Why Forex Markets Move
Markets move, whether forex or other, when there is an imbalance between supply and demand. In these cases, a market will move until it reaches a level that draws in buying or selling to restore the balance. Markets are in a never ending quest to find equilibrium between supply and demand.
This is an important concept to understand as it is not technical analysis that drives the
market but it can fuel a move as it attracts buying or selling that adds to the imbalance.
This can be seen across all time frames with the longer ones most widely watched and
therefore having the greatest impact on the supply and demand balance when a
technical level holds or is breached.
So, the question should be:
How to use this to your advantage.
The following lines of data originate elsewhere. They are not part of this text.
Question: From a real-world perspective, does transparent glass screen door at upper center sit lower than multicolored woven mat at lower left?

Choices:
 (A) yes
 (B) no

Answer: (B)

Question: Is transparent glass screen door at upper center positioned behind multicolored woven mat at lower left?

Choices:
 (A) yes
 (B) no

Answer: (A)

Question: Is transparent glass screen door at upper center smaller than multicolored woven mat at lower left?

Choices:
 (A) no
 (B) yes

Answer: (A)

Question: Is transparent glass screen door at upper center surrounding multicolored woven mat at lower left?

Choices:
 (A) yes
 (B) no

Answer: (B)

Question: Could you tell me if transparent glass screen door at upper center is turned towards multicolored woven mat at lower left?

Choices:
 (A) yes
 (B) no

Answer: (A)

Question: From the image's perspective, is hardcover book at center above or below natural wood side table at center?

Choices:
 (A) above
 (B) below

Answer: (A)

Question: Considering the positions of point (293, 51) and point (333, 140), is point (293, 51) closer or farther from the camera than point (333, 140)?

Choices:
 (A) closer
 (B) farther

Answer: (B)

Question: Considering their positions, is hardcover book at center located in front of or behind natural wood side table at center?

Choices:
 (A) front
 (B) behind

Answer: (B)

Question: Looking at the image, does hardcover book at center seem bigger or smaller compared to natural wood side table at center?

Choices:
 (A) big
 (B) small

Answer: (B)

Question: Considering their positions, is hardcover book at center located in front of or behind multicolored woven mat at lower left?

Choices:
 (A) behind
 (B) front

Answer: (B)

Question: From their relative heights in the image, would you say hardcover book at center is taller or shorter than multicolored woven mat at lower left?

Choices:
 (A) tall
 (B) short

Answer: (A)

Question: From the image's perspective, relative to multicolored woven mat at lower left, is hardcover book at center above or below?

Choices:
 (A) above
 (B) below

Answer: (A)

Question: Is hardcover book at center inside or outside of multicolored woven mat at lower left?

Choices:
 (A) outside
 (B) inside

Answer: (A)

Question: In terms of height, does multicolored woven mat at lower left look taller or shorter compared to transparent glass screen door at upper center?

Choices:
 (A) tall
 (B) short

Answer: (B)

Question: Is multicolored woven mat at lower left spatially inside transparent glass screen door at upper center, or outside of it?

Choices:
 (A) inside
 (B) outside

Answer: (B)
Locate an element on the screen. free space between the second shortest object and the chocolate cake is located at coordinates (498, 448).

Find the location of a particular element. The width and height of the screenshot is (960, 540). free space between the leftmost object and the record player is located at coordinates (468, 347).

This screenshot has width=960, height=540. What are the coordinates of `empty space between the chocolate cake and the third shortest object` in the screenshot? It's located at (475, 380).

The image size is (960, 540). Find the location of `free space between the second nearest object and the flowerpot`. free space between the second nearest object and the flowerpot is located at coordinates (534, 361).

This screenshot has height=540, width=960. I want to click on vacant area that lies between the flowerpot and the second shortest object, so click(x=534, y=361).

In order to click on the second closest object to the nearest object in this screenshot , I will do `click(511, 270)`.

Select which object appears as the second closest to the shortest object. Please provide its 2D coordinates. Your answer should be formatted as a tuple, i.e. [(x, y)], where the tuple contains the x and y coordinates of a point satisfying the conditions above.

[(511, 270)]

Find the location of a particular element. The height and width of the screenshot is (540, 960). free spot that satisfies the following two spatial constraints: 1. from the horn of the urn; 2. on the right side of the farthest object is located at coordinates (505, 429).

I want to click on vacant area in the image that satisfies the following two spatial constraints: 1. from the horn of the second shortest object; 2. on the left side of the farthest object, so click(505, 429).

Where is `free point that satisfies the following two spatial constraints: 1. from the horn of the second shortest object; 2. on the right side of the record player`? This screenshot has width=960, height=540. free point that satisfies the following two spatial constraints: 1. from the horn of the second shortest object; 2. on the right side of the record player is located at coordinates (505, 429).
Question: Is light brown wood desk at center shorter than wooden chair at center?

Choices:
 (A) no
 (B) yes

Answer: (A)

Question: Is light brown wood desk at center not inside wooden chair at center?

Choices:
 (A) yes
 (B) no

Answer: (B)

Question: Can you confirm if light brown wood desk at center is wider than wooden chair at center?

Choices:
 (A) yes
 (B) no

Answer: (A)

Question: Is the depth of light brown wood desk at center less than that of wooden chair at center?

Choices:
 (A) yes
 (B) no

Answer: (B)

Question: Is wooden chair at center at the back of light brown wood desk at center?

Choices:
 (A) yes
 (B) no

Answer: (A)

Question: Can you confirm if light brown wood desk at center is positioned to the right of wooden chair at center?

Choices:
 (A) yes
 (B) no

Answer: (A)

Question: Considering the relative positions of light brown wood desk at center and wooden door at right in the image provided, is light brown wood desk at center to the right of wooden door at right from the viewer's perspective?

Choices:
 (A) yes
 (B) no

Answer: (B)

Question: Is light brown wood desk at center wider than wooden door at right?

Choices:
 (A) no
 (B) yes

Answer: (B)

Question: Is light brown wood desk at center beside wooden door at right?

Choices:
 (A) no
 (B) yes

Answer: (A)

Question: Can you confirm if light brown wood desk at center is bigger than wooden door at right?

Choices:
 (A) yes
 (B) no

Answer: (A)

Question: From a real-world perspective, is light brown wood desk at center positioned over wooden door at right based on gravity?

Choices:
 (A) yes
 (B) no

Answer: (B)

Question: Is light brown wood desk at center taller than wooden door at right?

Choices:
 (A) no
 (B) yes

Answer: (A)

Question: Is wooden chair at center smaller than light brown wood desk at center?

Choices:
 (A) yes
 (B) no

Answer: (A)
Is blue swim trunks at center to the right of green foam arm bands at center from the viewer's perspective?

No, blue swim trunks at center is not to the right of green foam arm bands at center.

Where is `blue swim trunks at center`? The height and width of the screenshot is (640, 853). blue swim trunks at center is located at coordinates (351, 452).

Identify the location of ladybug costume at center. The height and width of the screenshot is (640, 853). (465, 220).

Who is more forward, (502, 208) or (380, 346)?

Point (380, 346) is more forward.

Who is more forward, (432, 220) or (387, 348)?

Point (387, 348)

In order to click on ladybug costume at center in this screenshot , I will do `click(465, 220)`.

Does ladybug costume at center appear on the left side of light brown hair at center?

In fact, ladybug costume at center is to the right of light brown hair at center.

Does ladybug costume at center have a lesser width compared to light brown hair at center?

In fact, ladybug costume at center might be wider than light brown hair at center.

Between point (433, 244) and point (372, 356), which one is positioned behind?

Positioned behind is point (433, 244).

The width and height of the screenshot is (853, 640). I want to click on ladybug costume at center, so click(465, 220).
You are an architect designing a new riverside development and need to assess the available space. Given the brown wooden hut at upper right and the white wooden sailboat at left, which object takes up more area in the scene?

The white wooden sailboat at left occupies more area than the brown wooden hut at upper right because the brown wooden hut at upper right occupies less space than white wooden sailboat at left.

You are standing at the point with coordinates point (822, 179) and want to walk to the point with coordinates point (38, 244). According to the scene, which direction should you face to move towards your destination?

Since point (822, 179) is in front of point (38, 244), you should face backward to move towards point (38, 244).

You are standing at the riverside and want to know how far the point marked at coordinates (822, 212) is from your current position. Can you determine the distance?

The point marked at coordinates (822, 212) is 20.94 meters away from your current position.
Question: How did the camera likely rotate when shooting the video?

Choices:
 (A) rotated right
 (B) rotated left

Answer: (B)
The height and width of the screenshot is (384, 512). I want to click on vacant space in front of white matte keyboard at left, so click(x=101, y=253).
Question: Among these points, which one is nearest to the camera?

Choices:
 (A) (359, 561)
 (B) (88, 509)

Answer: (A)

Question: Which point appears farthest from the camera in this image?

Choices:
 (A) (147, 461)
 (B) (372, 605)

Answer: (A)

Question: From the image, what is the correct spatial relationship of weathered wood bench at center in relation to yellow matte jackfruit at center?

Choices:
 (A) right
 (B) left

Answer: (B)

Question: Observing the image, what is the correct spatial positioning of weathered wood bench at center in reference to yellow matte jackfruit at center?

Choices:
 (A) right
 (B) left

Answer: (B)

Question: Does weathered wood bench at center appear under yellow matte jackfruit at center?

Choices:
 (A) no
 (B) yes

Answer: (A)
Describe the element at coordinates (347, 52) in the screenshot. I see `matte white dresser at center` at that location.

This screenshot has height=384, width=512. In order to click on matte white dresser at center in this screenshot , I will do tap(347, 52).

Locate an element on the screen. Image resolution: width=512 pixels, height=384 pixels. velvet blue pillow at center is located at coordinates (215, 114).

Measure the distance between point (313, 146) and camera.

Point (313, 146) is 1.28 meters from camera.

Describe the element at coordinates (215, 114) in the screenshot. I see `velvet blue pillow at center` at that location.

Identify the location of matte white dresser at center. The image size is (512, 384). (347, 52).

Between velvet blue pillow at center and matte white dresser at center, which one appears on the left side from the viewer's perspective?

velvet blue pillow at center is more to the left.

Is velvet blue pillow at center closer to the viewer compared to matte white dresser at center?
First, recognizing that it is
a supply-demand imbalance that is driving a market move allows you to put the price
action in perspective by looking at a chart and picking out what levels technical traders
are looking at. This, in turn, allows you to try and predict market behaviour if a level holds
or is taken out as this will add to (e.g. if stops are triggered) or reduce (e.g. if a level
holds and draws in buyers or sellers) the supply-demand imbalance.
Of course there is more to it as retracements should be treated differently than moves
with a trend. Key levels, which we define as those that will trigger a market move if
broken or hold, have to be identified. In addition, levels need to be identified that would
change the trend if broken or strengthen.
Whatever the case, price action needs to be viewed in the context of a supply-demand
imbalance as that is what drives market moves. The ability to pick out levels that matter
can help you predict market behaviour and the price action. This can also help you
decide when to trade as the best risk-reward odds are often when you recognize a
supply-demand imbalance and take advantage of it to predict market behaviour.